Helium is the earth’s coldest aspect, which makes it very best for medical purposes. NASA’s believed to be the world’s largest single purchaser because it’s important for area exploration.
And regardless of being the second-most considerable gasoline within the universe, helium is scarce on earth. This makes it 100 occasions extra precious than pure gasoline.
The following steps
If Helium One’s in a position to efficiently set up manufacturing in Tanzania, I’m assured that the corporate can be commercially viable. There’s sturdy demand for helium and a finite provide. Due to this fact, at first sight, the prospect of shopping for the penny share appeals to me.
Simply think about, if an investor put £20,000 (the annual allowance of a Shares and Shares ISA) into the inventory in the present day and the share price rose to (say) 50p — they’d be a millionaire!
For this to occur, the corporate’s market cap must improve to £2.8bn. This may convey it near turning into a member of the FTSE 100. There are many different massive mining corporations round so this might occur.
And a take a look at the corporate’s inventory market valuation suggests it might be following the trail predicted by the Lassonde Curve (see beneath), which charts the everyday life cycle of a mining inventory.

After an preliminary interval of hype, adopted by a discovery of steel or gasoline, a miner’s valuation typically hits a low level, often known as the ‘orphan period’. I feel that is the place Helium One is presently.

However as soon as a path to commercialisation is established, the Lassonde Curve predicts that its market cap ought to then begin to decide up.

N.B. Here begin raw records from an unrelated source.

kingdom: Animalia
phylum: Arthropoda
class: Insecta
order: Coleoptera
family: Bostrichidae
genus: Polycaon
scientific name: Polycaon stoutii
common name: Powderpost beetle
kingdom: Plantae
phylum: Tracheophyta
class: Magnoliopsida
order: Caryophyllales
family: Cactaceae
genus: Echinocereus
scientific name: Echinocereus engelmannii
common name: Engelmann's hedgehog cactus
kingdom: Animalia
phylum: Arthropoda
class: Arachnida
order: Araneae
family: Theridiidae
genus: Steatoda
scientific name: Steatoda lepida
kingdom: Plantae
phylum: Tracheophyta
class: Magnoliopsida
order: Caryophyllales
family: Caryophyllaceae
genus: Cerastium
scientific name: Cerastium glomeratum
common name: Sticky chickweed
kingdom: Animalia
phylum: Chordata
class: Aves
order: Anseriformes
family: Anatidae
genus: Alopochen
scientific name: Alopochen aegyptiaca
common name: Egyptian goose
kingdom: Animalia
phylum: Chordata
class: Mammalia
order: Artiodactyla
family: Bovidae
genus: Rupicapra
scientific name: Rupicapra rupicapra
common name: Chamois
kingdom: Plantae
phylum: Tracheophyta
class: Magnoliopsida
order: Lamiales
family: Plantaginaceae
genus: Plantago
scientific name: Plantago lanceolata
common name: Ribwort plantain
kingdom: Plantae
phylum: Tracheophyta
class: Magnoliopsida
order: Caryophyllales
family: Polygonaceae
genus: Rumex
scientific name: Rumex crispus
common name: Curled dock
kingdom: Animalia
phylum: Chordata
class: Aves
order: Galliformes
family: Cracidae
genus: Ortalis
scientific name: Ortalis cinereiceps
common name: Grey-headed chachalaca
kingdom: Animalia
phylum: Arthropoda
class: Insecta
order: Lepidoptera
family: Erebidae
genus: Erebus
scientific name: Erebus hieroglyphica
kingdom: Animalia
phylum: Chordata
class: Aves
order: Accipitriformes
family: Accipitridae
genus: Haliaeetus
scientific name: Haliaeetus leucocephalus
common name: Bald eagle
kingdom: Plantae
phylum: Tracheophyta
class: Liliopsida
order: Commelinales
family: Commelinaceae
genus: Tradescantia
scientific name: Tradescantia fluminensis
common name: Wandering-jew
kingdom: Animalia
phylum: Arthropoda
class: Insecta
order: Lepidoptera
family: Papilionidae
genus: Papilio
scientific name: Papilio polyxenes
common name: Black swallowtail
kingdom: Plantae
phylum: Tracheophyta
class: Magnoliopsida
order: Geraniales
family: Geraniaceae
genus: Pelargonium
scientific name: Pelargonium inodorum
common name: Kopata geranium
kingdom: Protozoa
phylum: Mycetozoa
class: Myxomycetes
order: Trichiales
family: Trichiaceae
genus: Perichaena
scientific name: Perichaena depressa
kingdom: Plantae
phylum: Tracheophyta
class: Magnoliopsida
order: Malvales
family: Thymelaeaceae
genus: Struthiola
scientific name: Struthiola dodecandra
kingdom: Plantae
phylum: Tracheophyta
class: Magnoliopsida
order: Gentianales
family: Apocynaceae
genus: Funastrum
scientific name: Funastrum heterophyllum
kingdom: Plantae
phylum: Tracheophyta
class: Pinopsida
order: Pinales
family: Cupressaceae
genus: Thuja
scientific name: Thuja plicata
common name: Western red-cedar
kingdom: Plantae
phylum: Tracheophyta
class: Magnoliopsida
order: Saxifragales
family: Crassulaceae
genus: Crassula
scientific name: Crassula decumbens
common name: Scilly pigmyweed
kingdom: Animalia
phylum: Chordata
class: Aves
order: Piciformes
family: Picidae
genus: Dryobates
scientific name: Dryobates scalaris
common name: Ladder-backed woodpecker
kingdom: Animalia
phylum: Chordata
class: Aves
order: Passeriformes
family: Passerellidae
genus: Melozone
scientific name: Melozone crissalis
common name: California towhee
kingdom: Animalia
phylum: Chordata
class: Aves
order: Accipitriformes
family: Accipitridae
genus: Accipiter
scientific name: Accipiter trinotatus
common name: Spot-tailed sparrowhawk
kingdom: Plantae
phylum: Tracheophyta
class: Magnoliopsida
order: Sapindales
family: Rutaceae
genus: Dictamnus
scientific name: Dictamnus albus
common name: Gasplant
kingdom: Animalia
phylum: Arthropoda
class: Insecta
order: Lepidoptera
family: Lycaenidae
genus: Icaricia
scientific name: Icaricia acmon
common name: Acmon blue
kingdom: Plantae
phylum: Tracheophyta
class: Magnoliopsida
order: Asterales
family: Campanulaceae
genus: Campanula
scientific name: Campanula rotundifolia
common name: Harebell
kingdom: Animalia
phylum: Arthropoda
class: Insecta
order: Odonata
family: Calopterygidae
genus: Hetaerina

Nonetheless, there are numerous obstacles that should be overcome earlier than this turns into a sensible prospect. The largest of which is the necessity to elevate plenty of cash. And this implies dilution for current shareholders, except they take part in any fund elevating.
On itemizing, the corporate had 139m shares in problem. It now has 5.9bn in circulation. It just lately needed to problem 15.7m to pay a key provider. In my view, this can be a bit like providing an vitality provider a share of your own home in return for waiving an electrical energy invoice.
What does this imply?
Going again to my instance of a £20,000 funding, let’s say the corporate has to lift £250m (roughly 5 occasions its present market cap) to start out producing income.
The investor’s possession of the corporate would then be diluted by over 80%. This wouldn’t be an issue if the worth of the corporate elevated by the same quantity. However that’s unlikely as a result of every spherical of fund elevating is more likely to happen at a reduction to the prevailing share price.
That’s why I don’t need to spend money on Helium One.